Why Distributed Power Generation?

Distributed power generation means producing energy at its point of use.
The rise of distributed power is being driven by the same forces that are propelling the more global decentralization movement: distributed power technologies are more widely available, smaller, more efficient and less costly today than they were just a decade ago. But the rise of distributed power is also due to the lower capital required in the development of large projects and cost of transmission and distribution lines. Because they are small, they cost much less and can be built and made operational in a much shorter time while involving less risk than larger power plants. Last but not least, distributed power systems can be incrementally added to meet growing energy needs.

Solar PV – The quintessential distributed power technology

Solar PV is the only technology that can deliver power at any size anywhere around the globe under most diverse weather conditions at a price which is constantly decreasing and will be soon even lower than utility scale electricity price (grid parity and below).
With the explosion in the last decade of PV projects all around the world, PV technologies have reached a maturity unequalled by other renewable energy alternatives (see figure below):

Source: The rise of distributed power – Brandon Owens – GE

Source: The rise of distributed power – Brandon Owens – GE

Therefore PV is the solution of choice for developing countries and particularly those which lack fossil fuels or hydro resources and are blessed with plenty of sunshine almost every day. This is the case of Africa.


Which is the best technology PV to date?

95% of all PV systems are based on central or string inverters to which PV modules connected in series (string) are connected.
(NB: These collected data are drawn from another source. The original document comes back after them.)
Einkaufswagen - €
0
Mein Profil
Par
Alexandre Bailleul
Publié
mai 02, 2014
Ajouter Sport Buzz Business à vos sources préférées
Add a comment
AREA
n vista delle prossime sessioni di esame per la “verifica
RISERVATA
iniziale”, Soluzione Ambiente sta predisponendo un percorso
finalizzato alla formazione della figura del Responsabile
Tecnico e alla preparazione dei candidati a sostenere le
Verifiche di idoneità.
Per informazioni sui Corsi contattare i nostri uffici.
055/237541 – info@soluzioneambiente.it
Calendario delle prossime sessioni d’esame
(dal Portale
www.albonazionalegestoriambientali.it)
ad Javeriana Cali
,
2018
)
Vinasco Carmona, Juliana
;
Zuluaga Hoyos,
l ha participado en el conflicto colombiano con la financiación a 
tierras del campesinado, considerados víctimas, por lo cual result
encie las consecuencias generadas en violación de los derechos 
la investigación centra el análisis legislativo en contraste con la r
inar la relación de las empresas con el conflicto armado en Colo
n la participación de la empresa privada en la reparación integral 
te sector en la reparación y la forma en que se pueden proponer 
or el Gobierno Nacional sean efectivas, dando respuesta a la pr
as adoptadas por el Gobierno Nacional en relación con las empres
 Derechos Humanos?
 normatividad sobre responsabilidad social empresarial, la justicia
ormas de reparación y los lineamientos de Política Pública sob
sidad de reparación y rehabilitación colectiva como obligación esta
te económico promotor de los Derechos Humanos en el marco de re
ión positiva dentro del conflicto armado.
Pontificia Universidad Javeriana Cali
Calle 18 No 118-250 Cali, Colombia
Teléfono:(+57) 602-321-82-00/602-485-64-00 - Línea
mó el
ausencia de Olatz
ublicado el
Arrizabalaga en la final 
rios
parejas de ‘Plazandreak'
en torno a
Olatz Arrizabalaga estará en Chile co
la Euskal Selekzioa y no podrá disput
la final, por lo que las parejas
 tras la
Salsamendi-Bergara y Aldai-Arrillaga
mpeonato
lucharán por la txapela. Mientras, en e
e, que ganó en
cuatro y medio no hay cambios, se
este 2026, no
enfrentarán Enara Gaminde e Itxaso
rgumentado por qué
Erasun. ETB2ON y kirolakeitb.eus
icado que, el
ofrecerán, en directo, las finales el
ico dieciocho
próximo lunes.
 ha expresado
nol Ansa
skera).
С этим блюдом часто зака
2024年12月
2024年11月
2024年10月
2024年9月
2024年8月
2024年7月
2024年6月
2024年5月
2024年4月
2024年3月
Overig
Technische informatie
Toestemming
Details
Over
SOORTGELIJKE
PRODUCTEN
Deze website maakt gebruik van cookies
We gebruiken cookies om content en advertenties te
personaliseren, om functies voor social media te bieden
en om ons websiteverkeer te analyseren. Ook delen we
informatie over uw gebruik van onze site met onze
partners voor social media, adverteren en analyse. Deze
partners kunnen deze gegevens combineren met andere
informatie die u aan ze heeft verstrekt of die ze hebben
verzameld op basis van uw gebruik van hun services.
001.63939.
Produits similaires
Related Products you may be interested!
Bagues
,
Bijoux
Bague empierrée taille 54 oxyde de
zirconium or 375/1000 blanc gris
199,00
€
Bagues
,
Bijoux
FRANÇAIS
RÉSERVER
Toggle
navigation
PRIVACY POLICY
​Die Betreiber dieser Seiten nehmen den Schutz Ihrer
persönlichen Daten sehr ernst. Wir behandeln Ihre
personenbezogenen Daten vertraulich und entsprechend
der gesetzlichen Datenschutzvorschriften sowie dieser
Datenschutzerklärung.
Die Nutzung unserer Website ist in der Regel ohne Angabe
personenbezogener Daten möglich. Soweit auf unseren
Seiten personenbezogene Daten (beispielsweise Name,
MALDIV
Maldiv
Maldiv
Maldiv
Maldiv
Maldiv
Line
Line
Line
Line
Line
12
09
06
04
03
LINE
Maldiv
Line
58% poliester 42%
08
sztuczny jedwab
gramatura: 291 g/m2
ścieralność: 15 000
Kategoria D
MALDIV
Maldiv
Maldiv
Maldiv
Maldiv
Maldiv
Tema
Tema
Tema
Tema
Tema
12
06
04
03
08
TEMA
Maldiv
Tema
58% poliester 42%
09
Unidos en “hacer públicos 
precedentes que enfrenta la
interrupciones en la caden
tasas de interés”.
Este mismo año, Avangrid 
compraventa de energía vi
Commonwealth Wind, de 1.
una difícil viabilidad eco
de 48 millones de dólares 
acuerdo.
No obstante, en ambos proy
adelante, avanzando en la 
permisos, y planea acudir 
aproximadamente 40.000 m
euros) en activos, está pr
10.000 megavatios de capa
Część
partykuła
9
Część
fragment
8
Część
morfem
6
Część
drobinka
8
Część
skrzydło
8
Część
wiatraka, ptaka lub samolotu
This topology has numerous drawbacks which result in significant energy losses over time, risks of electrocution for installers and maintenance personnel, fire hazards, and limited reliability.

Most of those energy losses found their origin in the power mismatch between the modules due to aging, soiling, temperature gradients, cloud fronts, PV module degradation, etc.

In order to reduce those energy losses, manufacturers have proposed reduced sized inverter per module called micro-inverters. However, this alternative has increased dramatically the CAPEX and OPEX and reduced further the reliability of the inverter and its monitoring.

The optimal architecture has been invented by SolarEdge and consists of the exact and right combination of the two: an architecture that has the advantages of micro-inverters at the cost of string inverters while increasing its reliability.
Its consists of very high efficiency DC to DC optimizers at module level connected in series to a simplified, fixed voltage input DC to AC inverter. The robustness and intelligence of this system yields actually to the lowest cost of ownership, i.e, the cost of producing a kWh over the lifetime of the system.